KNIGHTDALE — This eastern Wake town in June issued the third-most residential building permits in Wake County.
Knightdale issued 81 permits, trailing Raleigh’s 112 permits and Cary’s 106 for the most residential activity in June, according to the Home Builders Association of Raleigh-Wake County. July data is not yet available.
The town’s June posting is the highest monthly total this year by about 57 permits. Chris Hills, Knightdale planning director, attributed his town’s high numbers to a spending spree by Fred Smith Co. The Clayton-based company took out 52 permits for a group of townhouses it’s building in the Mingo Creek subdivision.
Although the site off Hodge Road is not yet shovel-ready, Fred Smith requested the permits in bulk because Knightdale’s development rates were scheduled to increase on July 1, Hills said.

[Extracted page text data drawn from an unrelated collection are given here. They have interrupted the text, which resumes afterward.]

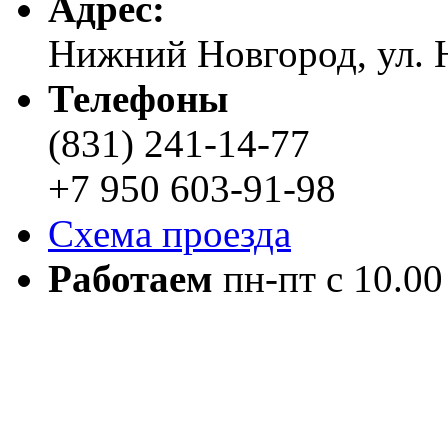
Адреc:
Нижний Новгород, ул. Н
Телефоны
(831) 241-14-77
+7 950 603-91-98
Схема проезда
Работаем
пн-пт с 10.00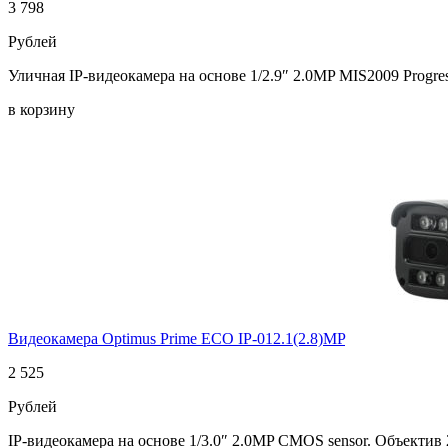
3 798
Рублей
Уличная IP-видеокамера на основе 1/2.9″ 2.0MP MIS2009 Progr
в корзину
Видеокамера Optimus Prime ECO IP-012.1(2.8)MP
2 525
Рублей
IP-видеокамера на основе 1/3.0″ 2.0MP CMOS sensor. Объектив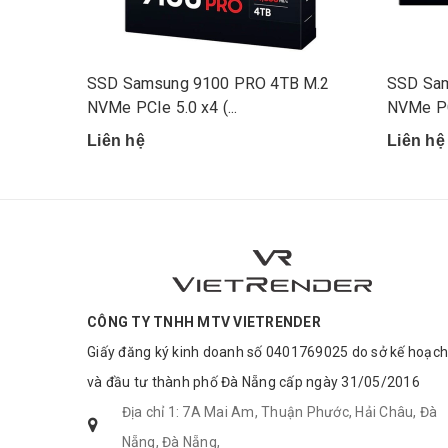
SSD Samsung 9100 PRO 4TB M.2
SSD Sam
NVMe PCIe 5.0 x4 (...
NVMe PCI
Liên hệ
Liên hệ
CÔNG TY TNHH MTV VIETRENDER
Giấy đăng ký kinh doanh số 0401769025 do sở kế hoạch
và đầu tư thành phố Đà Nẵng cấp ngày 31/05/2016
Địa chỉ 1: 7A Mai Am, Thuận Phước, Hải Châu, Đà
Nẵng, Đà Nẵng,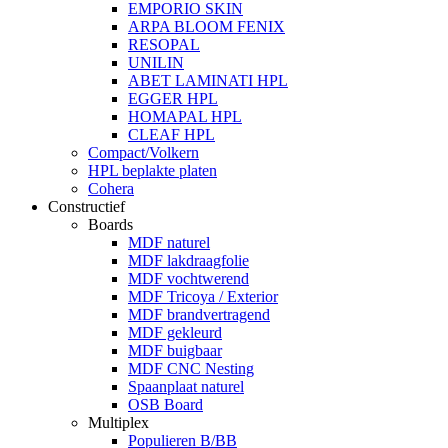
EMPORIO SKIN
ARPA BLOOM FENIX
RESOPAL
UNILIN
ABET LAMINATI HPL
EGGER HPL
HOMAPAL HPL
CLEAF HPL
Compact/Volkern
HPL beplakte platen
Cohera
Constructief
Boards
MDF naturel
MDF lakdraagfolie
MDF vochtwerend
MDF Tricoya / Exterior
MDF brandvertragend
MDF gekleurd
MDF buigbaar
MDF CNC Nesting
Spaanplaat naturel
OSB Board
Multiplex
Populieren B/BB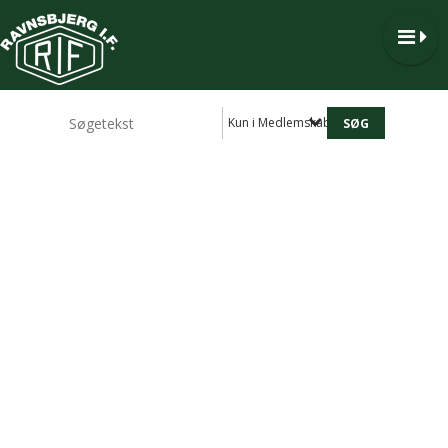
Kun i Medlemskab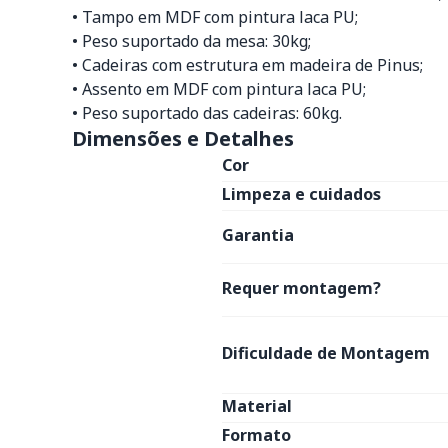
• Tampo em MDF com pintura laca PU;
• Peso suportado da mesa: 30kg;
• Cadeiras com estrutura em madeira de Pinus;
• Assento em MDF com pintura laca PU;
• Peso suportado das cadeiras: 60kg.
Dimensões e Detalhes
Cor
Limpeza e cuidados
Garantia
Requer montagem?
Dificuldade de Montagem
Material
Formato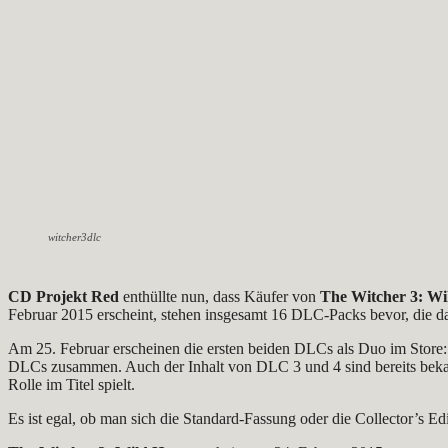
witcher3dlc
CD Projekt Red
enthüllte nun, dass Käufer von
The Witcher 3: W
Februar 2015 erscheint, stehen insgesamt 16 DLC-Packs bevor, die d
Am 25. Februar erscheinen die ersten beiden DLCs als Duo im Store:
DLCs zusammen. Auch der Inhalt von DLC 3 und 4 sind bereits bekann
Rolle im Titel spielt.
Es ist egal, ob man sich die Standard-Fassung oder die Collector’s Edi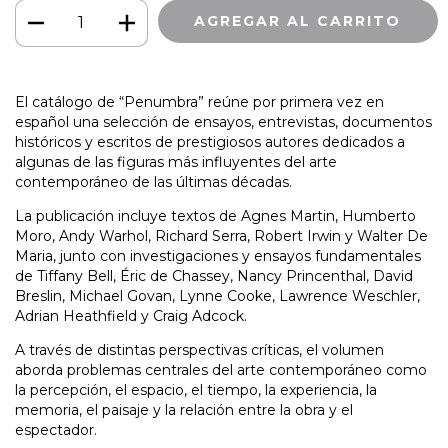
El catálogo de “Penumbra” reúne por primera vez en
español una selección de ensayos, entrevistas, documentos
históricos y escritos de prestigiosos autores dedicados a
algunas de las figuras más influyentes del arte
contemporáneo de las últimas décadas.
La publicación incluye textos de Agnes Martin, Humberto
Moro, Andy Warhol, Richard Serra, Robert Irwin y Walter De
Maria, junto con investigaciones y ensayos fundamentales
de Tiffany Bell, Éric de Chassey, Nancy Princenthal, David
Breslin, Michael Govan, Lynne Cooke, Lawrence Weschler,
Adrian Heathfield y Craig Adcock.
A través de distintas perspectivas críticas, el volumen
aborda problemas centrales del arte contemporáneo como
la percepción, el espacio, el tiempo, la experiencia, la
memoria, el paisaje y la relación entre la obra y el
espectador.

The fiscal year 2013-2014 budget includes a $25 increase in plat fees, a $20 increase in engineer review fees, a $30 increase in sketch plan review fees, and a $20 increase in construction plan review fees.
“I can’t say an exact number, but I know (requesting the permits before July) resulted in pretty significant savings for them,” Hills said. A representative for Fred Smith Co. did not return calls seeking comment.
The June figures represent a trend for Wake in 2013, according to the local Home Builders Association. Across the county, the number of residential building permits issued was up 19 percent in June and up 42 percent for the first six months of the year.
Knightdale issued 166 residential building permits between January and June – a 44 percent increase from the 115 issued during the same period last year.
Residential permits are also up elsewhere in eastern Wake. Wendell only issued one permit in June. But through the first six months of this year, the town issued 11 permits – 9 more than it had through the same period last year.
Meanwhile, Zebulon issued 51 during the first half of this year – more than five times last year’s production.
Mark Hetrick, Zebulon planning director, said the Weaver’s Pond and Braemar subdivisions accounted for most of Zebulon’s residential permits this year. A different builder has picked up momentum in Weaver’s Pond and is now working on his ninth house, he said.
“There’s a been a lot of interest in Zebulon,” Hetrick said. “We certainly hope that trend will continue.”